RAG wiring, forward-saving £200 to £800 a month
The maths, the architecture, and the honest limits of what RAG closes.
We are not saying RAG is novel. We are saying the cost-discipline maths is worth showing.
The maths first, then the architecture, then the honest limits.
Worked example
The Via Negativa worked example
The infrastructure was already on disk for three days. The Claude Code sessions did not know to use it. Wiring it in took about three hours of overnight work. The forward saving lands in the £200 to £800 a month bracket at typical session volume.

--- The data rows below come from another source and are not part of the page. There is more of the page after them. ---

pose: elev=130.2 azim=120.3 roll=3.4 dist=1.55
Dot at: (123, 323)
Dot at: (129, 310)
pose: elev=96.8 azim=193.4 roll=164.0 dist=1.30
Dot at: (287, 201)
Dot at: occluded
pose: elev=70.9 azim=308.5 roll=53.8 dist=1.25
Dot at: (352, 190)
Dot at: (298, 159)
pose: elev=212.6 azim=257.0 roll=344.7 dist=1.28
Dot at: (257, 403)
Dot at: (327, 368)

This is the Via Negativa worked example: clarity by subtraction. The answer was already there; the gap was not building more, it was routing what existed.
The setting
The setting
882 docs in the Grace wiki. 139 docs in the consultancy folder. 1,238 documents and 15,782 chunks indexed across the whole GNL ecosystem (Grace wiki, consultancy, phil-audits, explorer audits, email logs, accounts, manuscripts, gnl-app docs). The mirror runs SQLite plus a sentence-transformer encoder (all-MiniLM-L6-v2), FTS5 lexical search, and cosine fusion. The whole thing is local; zero Anthropic tokens to query.
| Component | Figure |
|---|---|
| Grace wiki documents indexed | 882 |
| Consultancy folder documents indexed | 139 |
| Total ecosystem documents indexed | 1,238 |
| Total chunks indexed | 15,782 |
| Encoder | sentence-transformers, all-MiniLM-L6-v2 |
| Storage | SQLite, local-only |
| Retrieval | FTS5 lexical plus cosine fusion |
The maths
The maths (projected at GNL session volume)

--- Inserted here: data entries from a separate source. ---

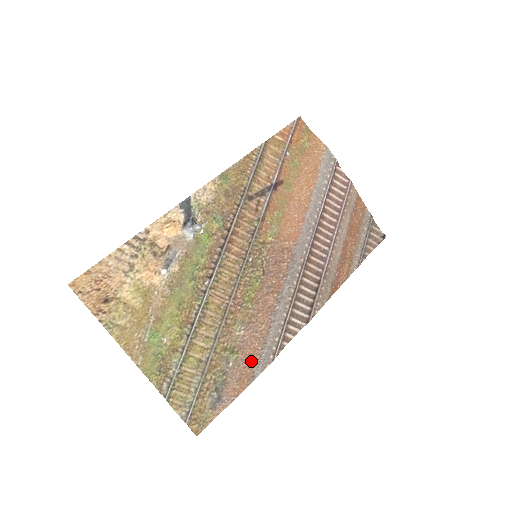
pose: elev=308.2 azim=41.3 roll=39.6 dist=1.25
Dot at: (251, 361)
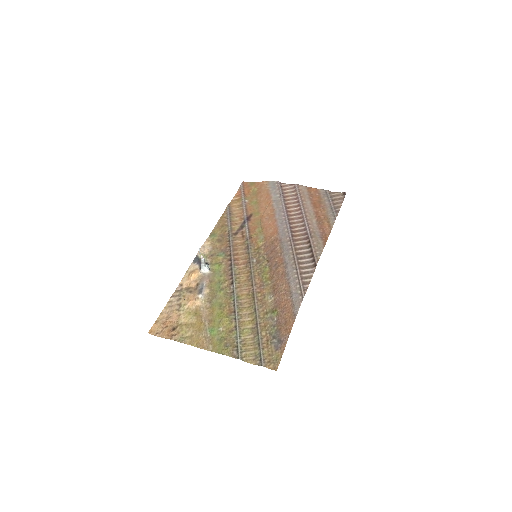
Dot at: (288, 308)
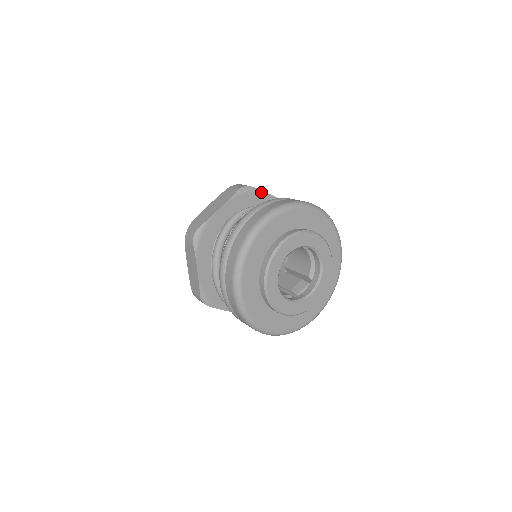
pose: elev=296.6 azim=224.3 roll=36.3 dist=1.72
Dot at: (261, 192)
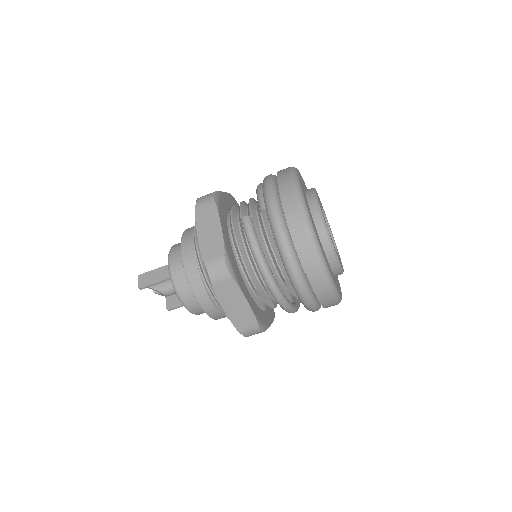
Dot at: (221, 193)
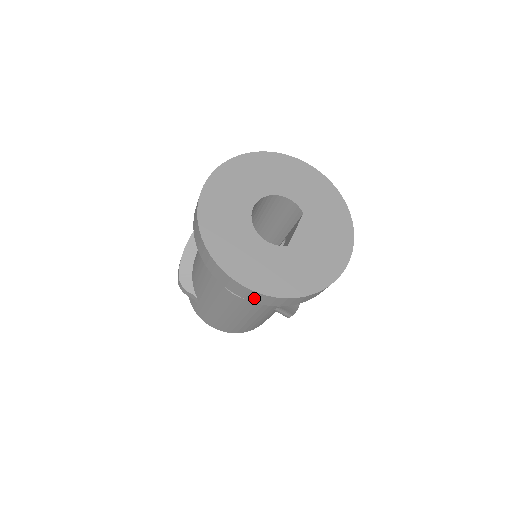
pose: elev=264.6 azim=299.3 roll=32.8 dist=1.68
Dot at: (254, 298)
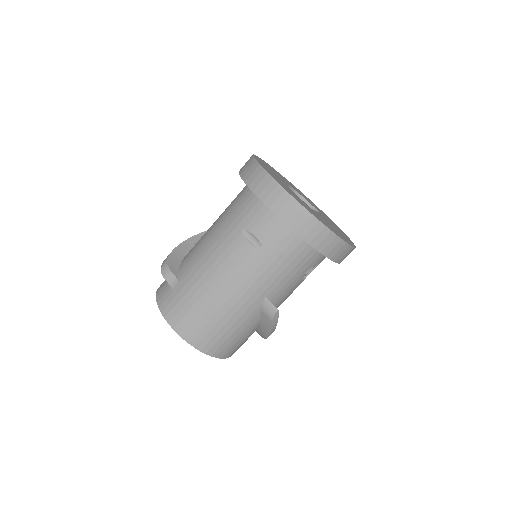
Dot at: (288, 213)
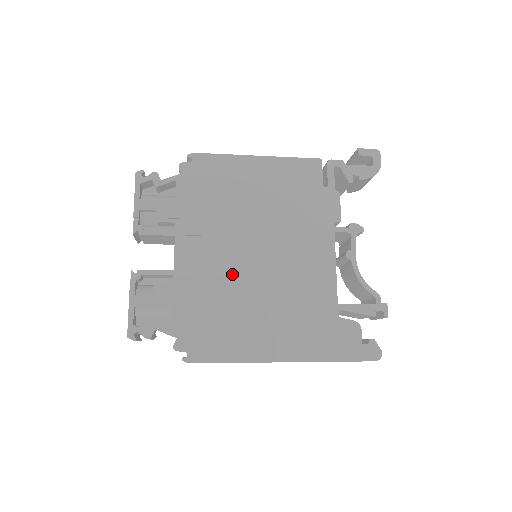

Per-question saving compared with a Glob + Grep + multi-Read sweep: 85 to 95%. Projected monthly saving at GNL session volume: £200 to £800. The methodology and the working sit in docs/TOKEN_OPTIMISATION_PLAYBOOK.md.
Honest limits
What we are not saying
We are not saying RAG is novel. We are not saying you should build ours. We are saying wiring matters more than building.
If your AI-product team has built any kind of internal knowledge store, audit how often your developer sessions actually query it before they reach for a model call. The gap is almost always discipline and wiring, not capability. The fix is usually small, and the bill response is large.